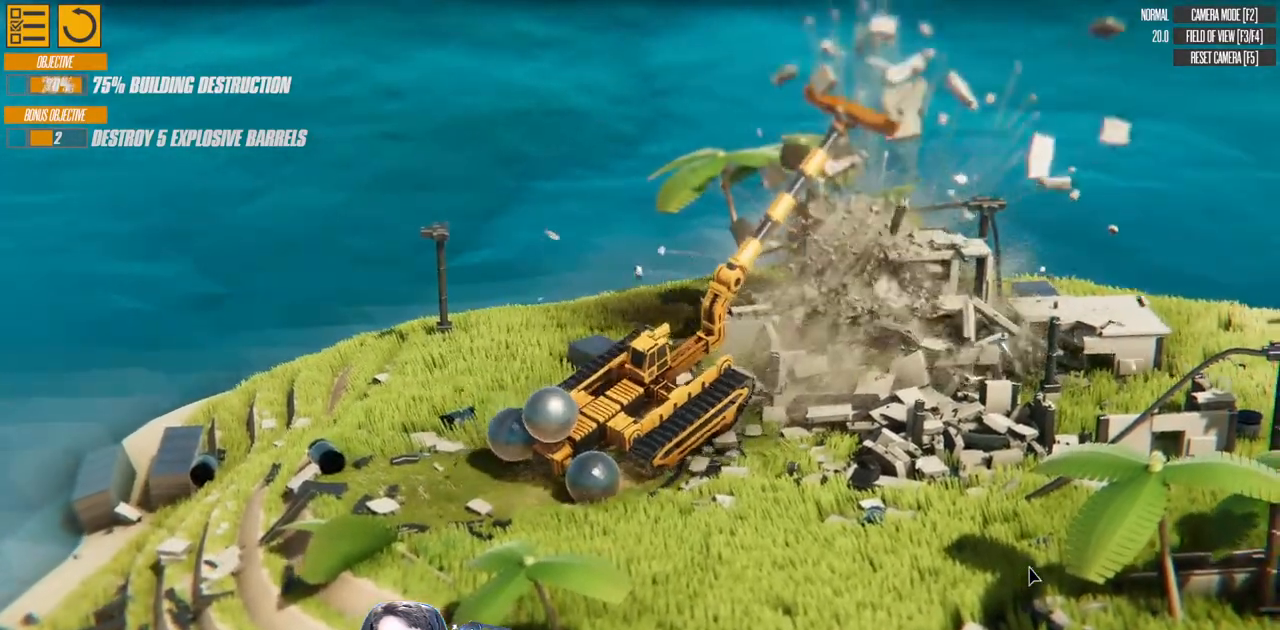
{"keys": ["down", "right"], "events": [[17, "down", "down"]]}
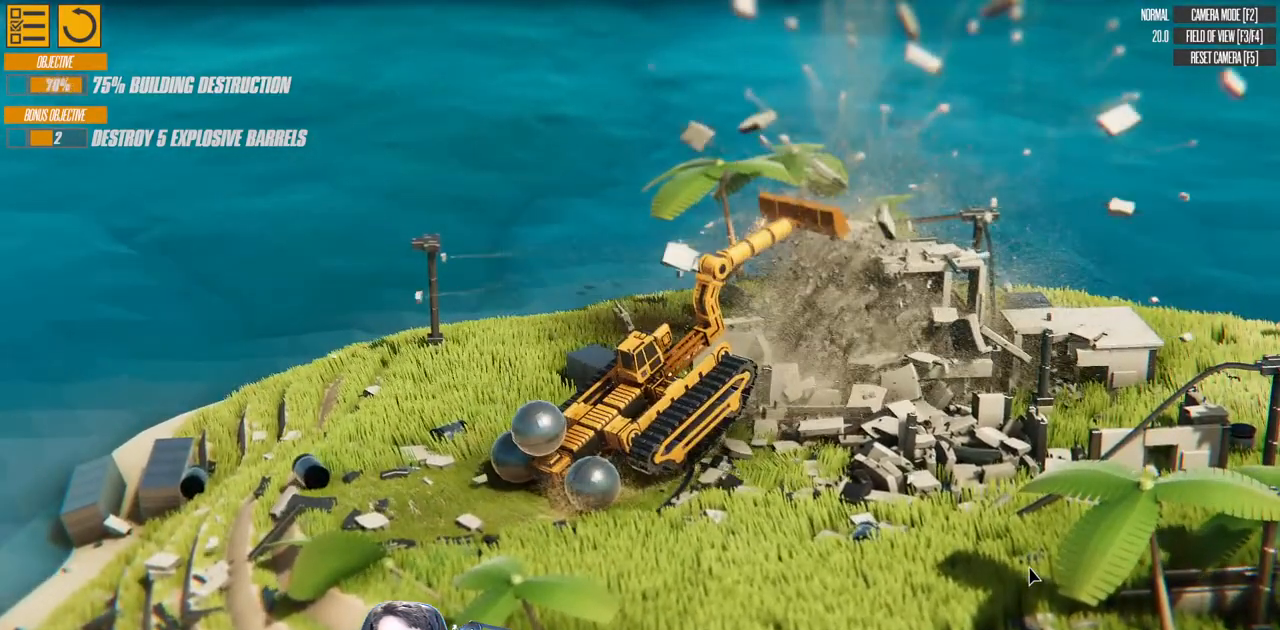
{"keys": ["d", "right", "w"], "events": [[317, "d", "down"], [367, "w", "down"], [433, "down", "up"]]}
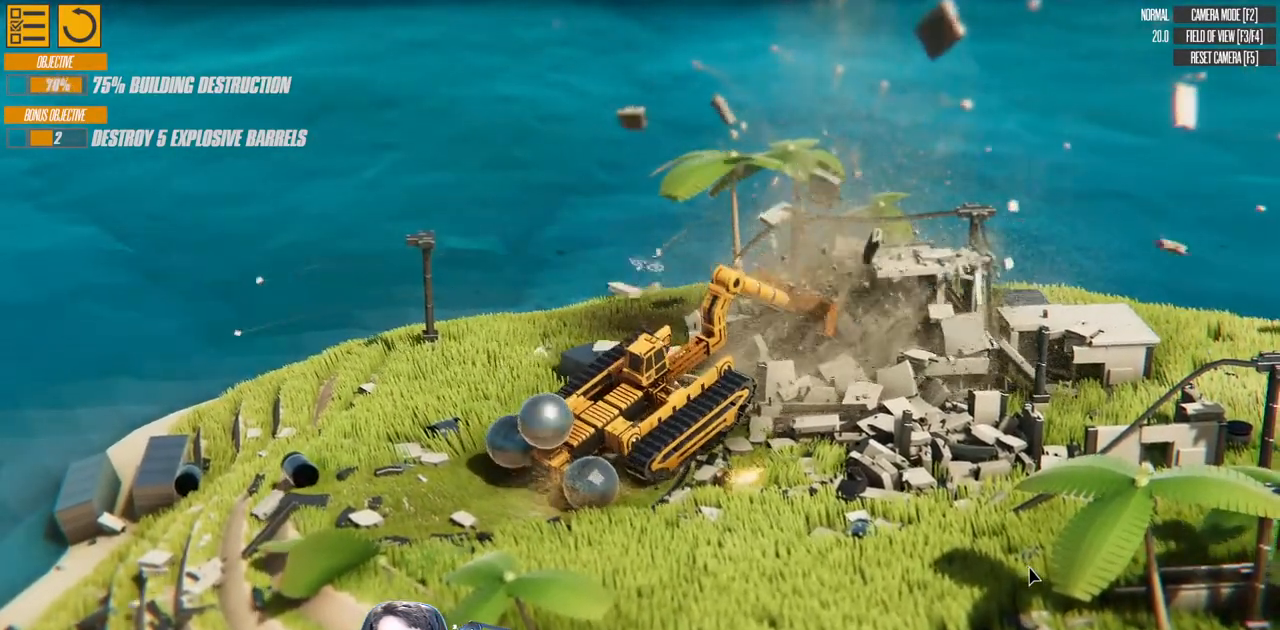
{"keys": ["d", "left", "up", "w"], "events": [[233, "up", "down"], [433, "left", "down"], [450, "right", "up"]]}
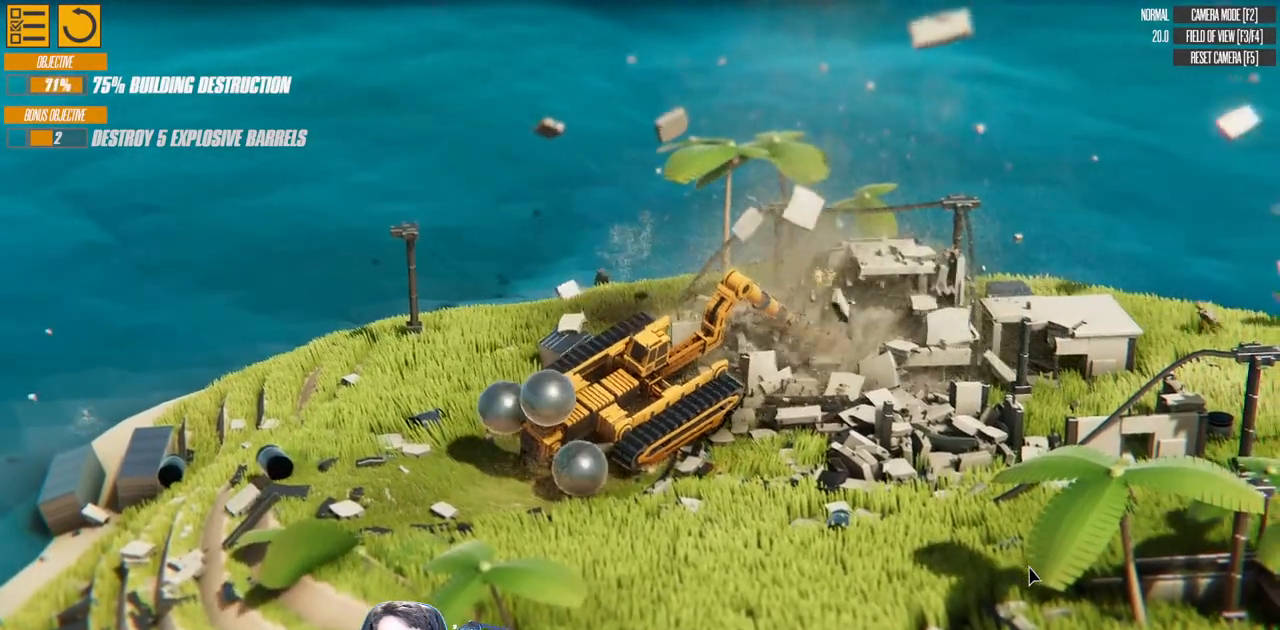
{"keys": ["d", "left", "up", "w"], "events": []}
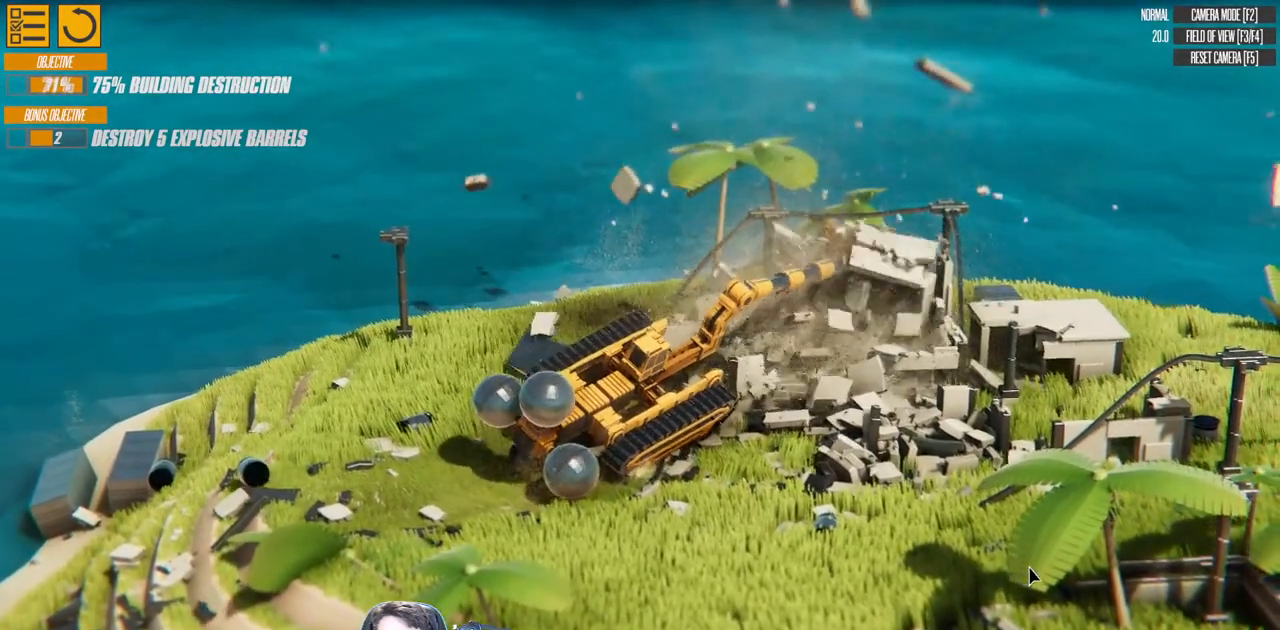
{"keys": ["left", "up"], "events": [[200, "d", "up"], [233, "w", "up"]]}
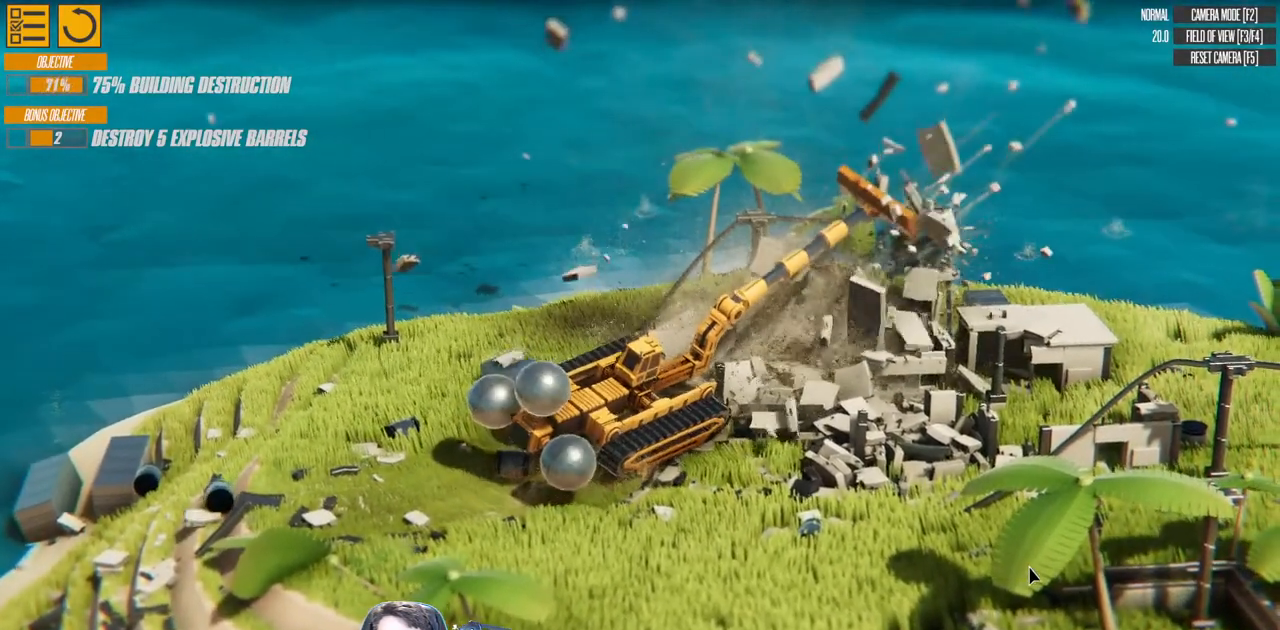
{"keys": ["right", "s"], "events": [[233, "up", "up"], [250, "left", "up"], [333, "s", "down"], [500, "right", "down"]]}
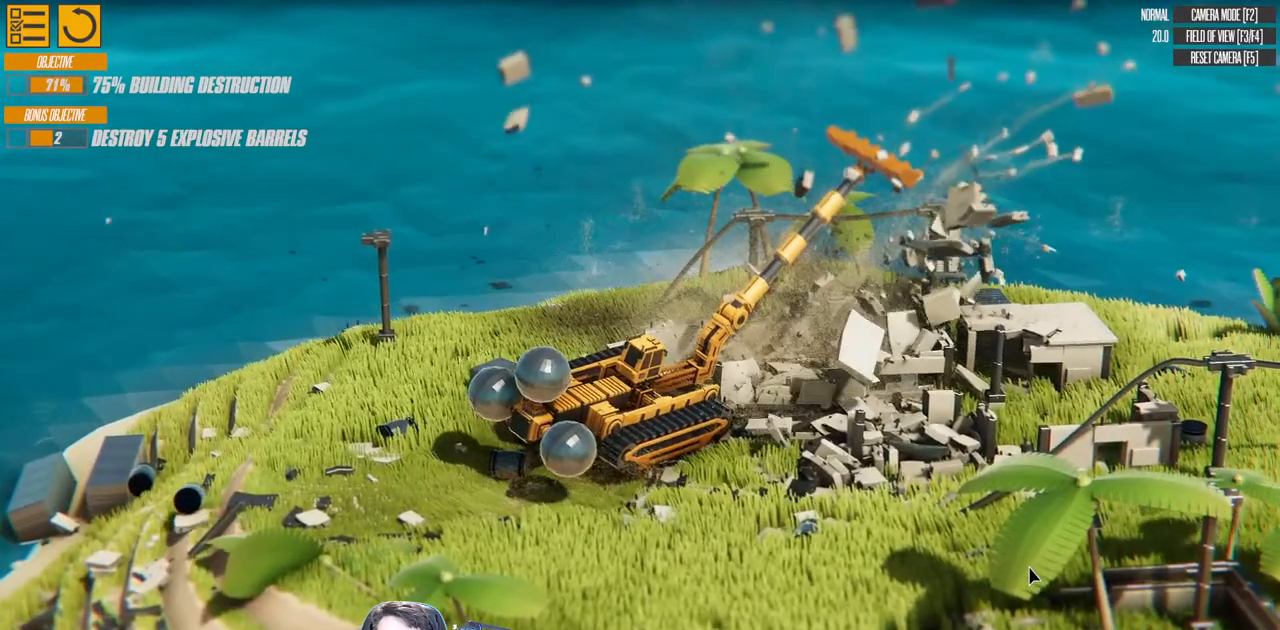
{"keys": ["down", "right", "s"], "events": [[250, "down", "down"]]}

----------

→ Work task: Any picture in the material is to be left out, and everything else is to be retyped as is.

→ Answer for this exercise:
{"keys": ["down", "right"], "events": [[17, "down", "down"]]}
{"keys": ["d", "right", "w"], "events": [[317, "d", "down"], [367, "w", "down"], [433, "down", "up"]]}
{"keys": ["d", "left", "up", "w"], "events": [[233, "up", "down"], [433, "left", "down"], [450, "right", "up"]]}
{"keys": ["d", "left", "up", "w"], "events": []}
{"keys": ["left", "up"], "events": [[200, "d", "up"], [233, "w", "up"]]}
{"keys": ["right", "s"], "events": [[233, "up", "up"], [250, "left", "up"], [333, "s", "down"], [500, "right", "down"]]}
{"keys": ["down", "right", "s"], "events": [[250, "down", "down"]]}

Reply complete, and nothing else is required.